From China, Korea and Japan, Lagerstroemia indica is an often multistemmed, deciduous tree with a wide spreading, flat topped, open habit when mature. The bark is a prominent feature being smooth, pinkinsh-gray and mottled, shedding each year. Leaves are small and dark green changing to yellow and orange in autumn.

Many hybrid cultivars have been developed between L. indica and L. faueri

Scientific classification
Kingdom:Plantae
Division:Magnoliophyta
Class:Magnoliopsida
Order:Myrtales
Family:Lythraceae
Genus:Lagerstroemia
Species:L. indica
Binomial name
Lagerstroemia indica
(L.Pers.


The "Dynamite" cultivar the Crepe Myrtle


2 comments:

Doc said...

Hi John,
I have a Crape Myrtle in the front garden variety name of 'Zuni', it always looks this time of year to be totally dead.
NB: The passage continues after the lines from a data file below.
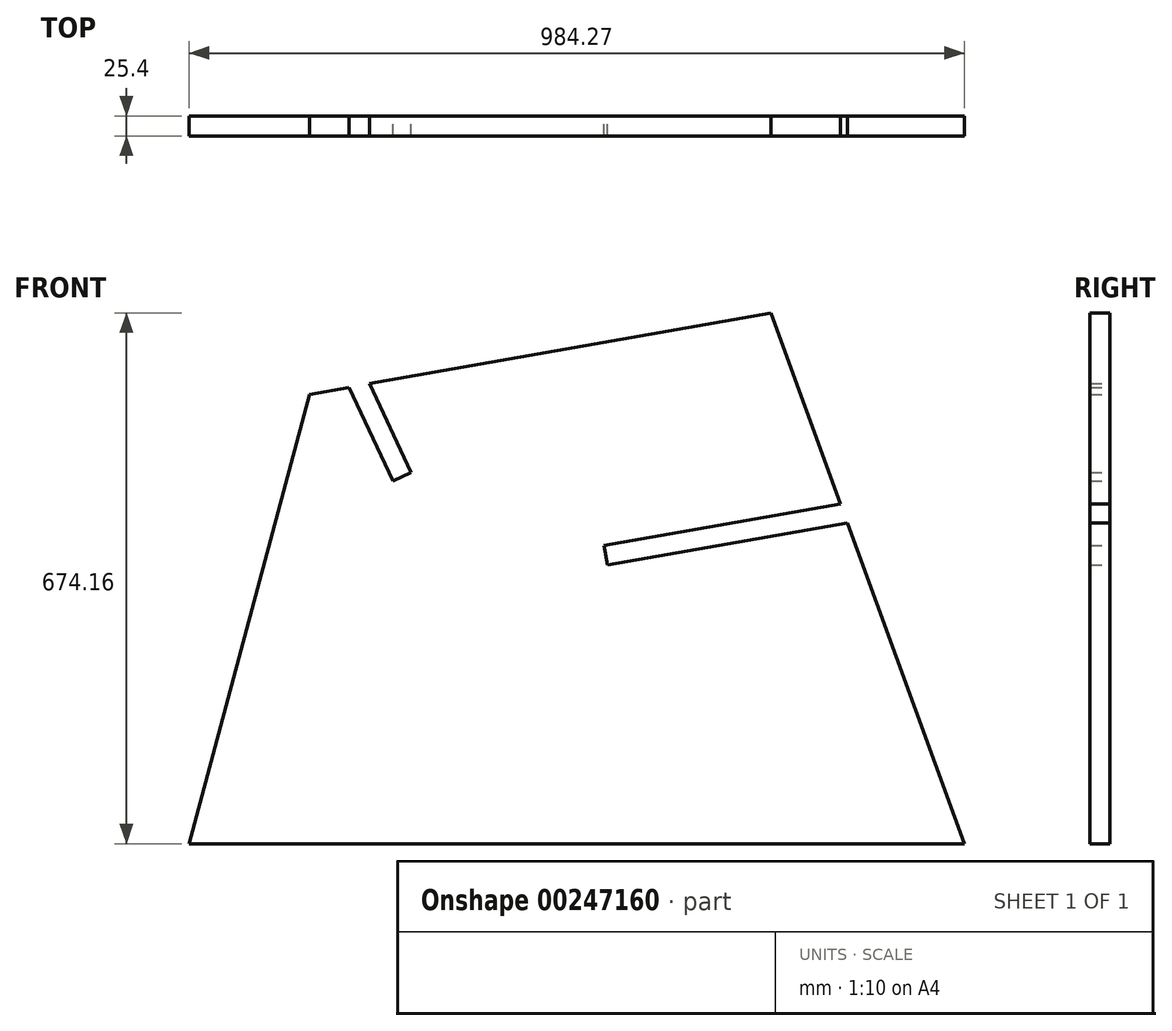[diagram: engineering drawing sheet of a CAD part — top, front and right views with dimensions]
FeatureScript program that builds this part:
annotation { "Feature Type Name" : "Feature", "Feature Type Description" : "" }
export const myFeature = defineFeature(function(context is Context, id is Id, definition is map)
    precondition{}
    {
        {
            var Q0;
            Q0=qCreatedBy(makeId("Front.planeOp"),FACE);
            var sketch = newSketch(context, id + "F0", { "sketchPlane" : qUnion([Q0])});
            skLineSegment(sketch, "E0", {"start": v(-701.58, -58.15) * mm, "end": v(282.7, -58.15) * mm});
            skLineSegment(sketch, "E1", {"start": v(282.7, -58.15) * mm, "end": v(134.35, 349.41) * mm});
            skLineSegment(sketch, "E2", {"start": v(37.31, 616.01) * mm, "end": v(-472.7, 526.09) * mm});
            skLineSegment(sketch, "E3", {"start": v(125.53, 373.65) * mm, "end": v(-174.64, 320.72) * mm});
            skLineSegment(sketch, "E4", {"start": v(-174.64, 320.72) * mm, "end": v(-170.23, 295.7) * mm});
            skLineSegment(sketch, "E5", {"start": v(-170.23, 295.7) * mm, "end": v(134.35, 349.41) * mm});
            skLineSegment(sketch, "E6.trimOffspring", {"start": v(125.53, 373.65) * mm, "end": v(37.31, 616.01) * mm});
            skPoint(sketch, "E7.visualSharp", {"position": v(37.31, 616.01) * mm});
            skPoint(sketch, "E8.visualSharp", {"position": v(282.7, -58.15) * mm});
            skLineSegment(sketch, "E9", {"start": v(-420, 413.1) * mm, "end": v(-472.7, 526.09) * mm});
            skLineSegment(sketch, "E10", {"start": v(-420, 413.1) * mm, "end": v(-443.02, 402.36) * mm});
            skLineSegment(sketch, "E11", {"start": v(-443.02, 402.36) * mm, "end": v(-498.59, 521.52) * mm});
            skLineSegment(sketch, "E12", {"start": v(-701.58, -58.15) * mm, "end": v(-548.62, 512.7) * mm});
            skLineSegment(sketch, "E13", {"start": v(-498.59, 521.52) * mm, "end": v(-548.62, 512.7) * mm});
            skLineSegment(sketch, "E14", {"start": v(-266.38, 305) * mm, "end": v(-353.32, 281.93) * mm});
            skLineSegment(sketch, "E15", {"start": v(-353.32, 281.93) * mm, "end": v(-379.94, 336.93) * mm});
            skSolve(sketch);
        }
        {
            var Q0;
            Q0=makeQuery(id+"F0.imprint","IMPRINT",FACE,{"disambiguationData":[TD([[makeQuery(id+"F0.imprint","IMPRINT",EDGE,{"derivedFrom":sQuery(id+"F0.wireOp",EDGE,"E0")}),1.0]])]});
            extrude(context, id + "F1", {"entities" : qUnion([Q0]), "depth" : 25.4 * mm});
        }
    });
But as the weather warms one can see that it is still thriving.

JohnD said...

Crape Myrtle are, of course, deciduous but your climate is very similar to the regions around us - warm summers, cool Autumns - probably with good 'leaf change colours' and the odd cold snaps during winter, so it should do well. We are further back from the coast (200klm) and around the 450-500 metre frost-level mark (get the occasional snowfall). I have a young tree in the backyard that was bought as a crape myrtle but each year it's looking more and more like a liquid amber () so I think I got sold a 'mis-labelled' tree but I'm letting it go on 'cos its the only tree that has managed to survive in a 'bad soil' spot.